Peter Hall Performing Arts Centre has a triple height glazed foyer with a timber ceiling designed by Haworth Tompkins for a school in Cambridge.
The Perse School's new theatre can seat up to 400 people and has a naturally ventilated glass foyer. It's named after a former director of the National Theatre, who attended the school in the 1940s.
The Peter Hall Performing Arts Centre also contains a rehearsal and teaching room, back of house spaces and an exhibition space.
"Unlike professional theatres, the Perse School building incorporates a pedagogical role," project architect Jessica Daly told Dezeen.
"Technical spaces were designed to allow pupils to learn about lighting, sound and stage engineering design. The building aims to teach pupils about theatre holistically."Alongside the auditorium, a suite of classics classrooms sits in the newly built, pale-brick Rouse Building, which has its own separate entrance and also connects to the eastern edge of the hall.
The timber-framed glass box of the foyer, which sits to the north of the plan above a precast concrete base, is a the heart of the school's new masterplan.It serves as a cafe for pupils and staff during the day and as a foyer for audiences during events in the auditorium.
"Porosity between the cultural institution and the public realm is certainly a recurring theme for us" said Daly. "But here the performing emphasis was on the foyer as an extension to the outdoor play space and circulation systems within the school campus."
Above the foyer but still within the glass box is the day-lit rehearsal and teaching space, designed to dissolve the boundary between the theatre's roles as both a performance and teaching space.

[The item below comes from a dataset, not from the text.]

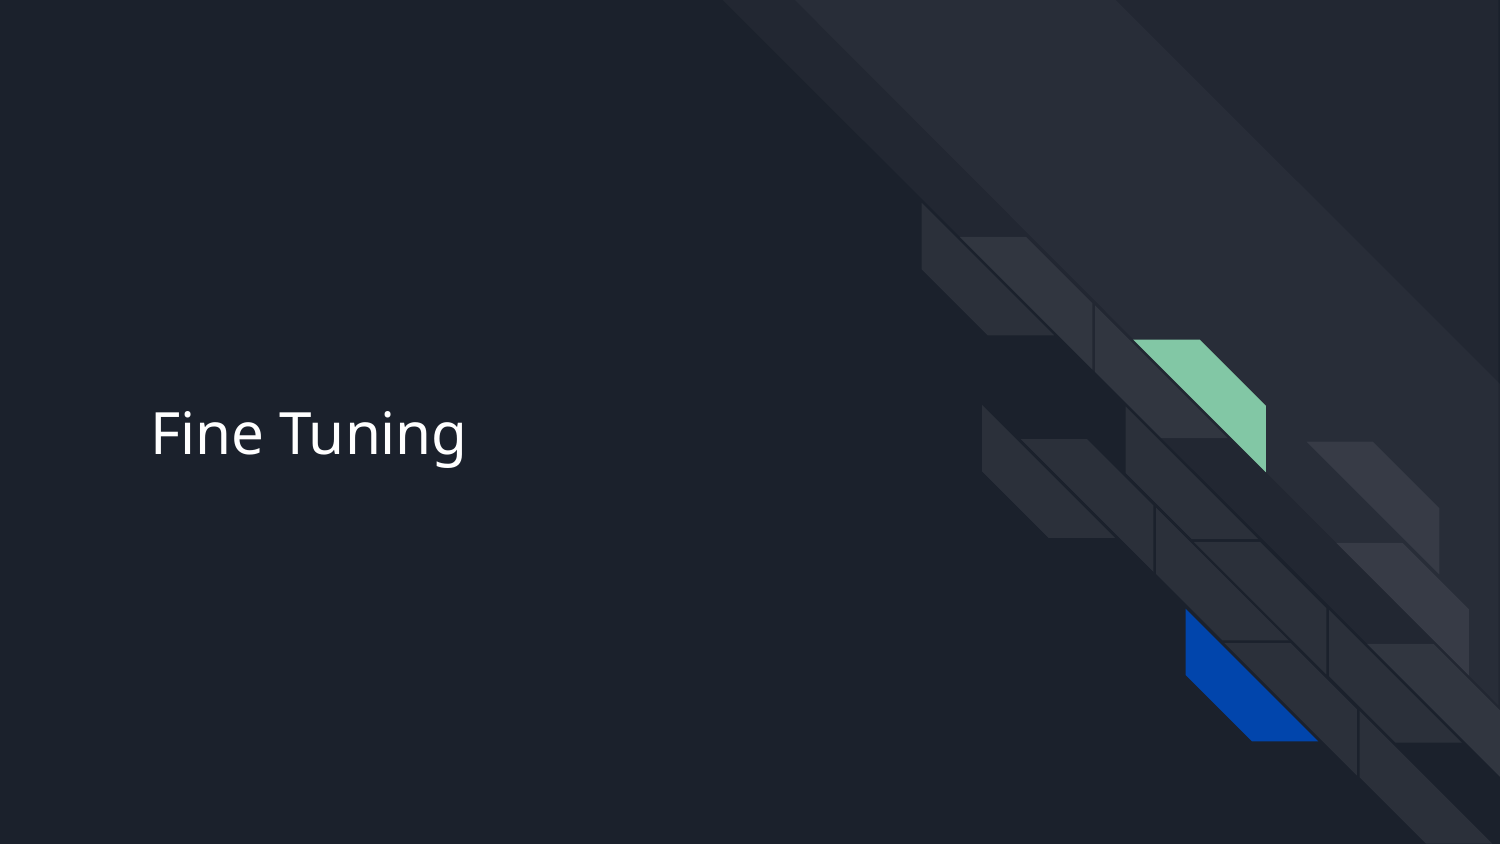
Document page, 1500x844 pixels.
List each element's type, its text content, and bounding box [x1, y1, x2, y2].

title Fine Tuning [135, 336, 888, 526]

Brick paving surrounds the building and continues into the foyer, where doors open directly out onto the surrounding landscape. At night, the glass box becomes a beacon visible from the far end of the courtyard.
To contrast with the pale timber of the foyer, the auditorium is lined with dark timber and its wool-upholstered seats have a palette of autumnal colours.
As with much of Haworth Tompkins' theatre work, materials have been chosen for durability and their capacity to mature over time. Finishes were kept relatively simple to contribute to the mix of various styles already on campus.
"The new building needed to reconcile a context of disparate styles and scales and be a calm, formally symmetrical centrepiece for the emerging campus masterplan," added Daly.A specially commissioned textile work, designed by artist Victoria Morton and produced by Dovecot Studios in Edinburgh, hangs in the foyer.
Haworth Tompkin has also refurbished the Bristol Old Vic, adding a new public foyer to the Grade I-listed building that could act as a "public room" for the city.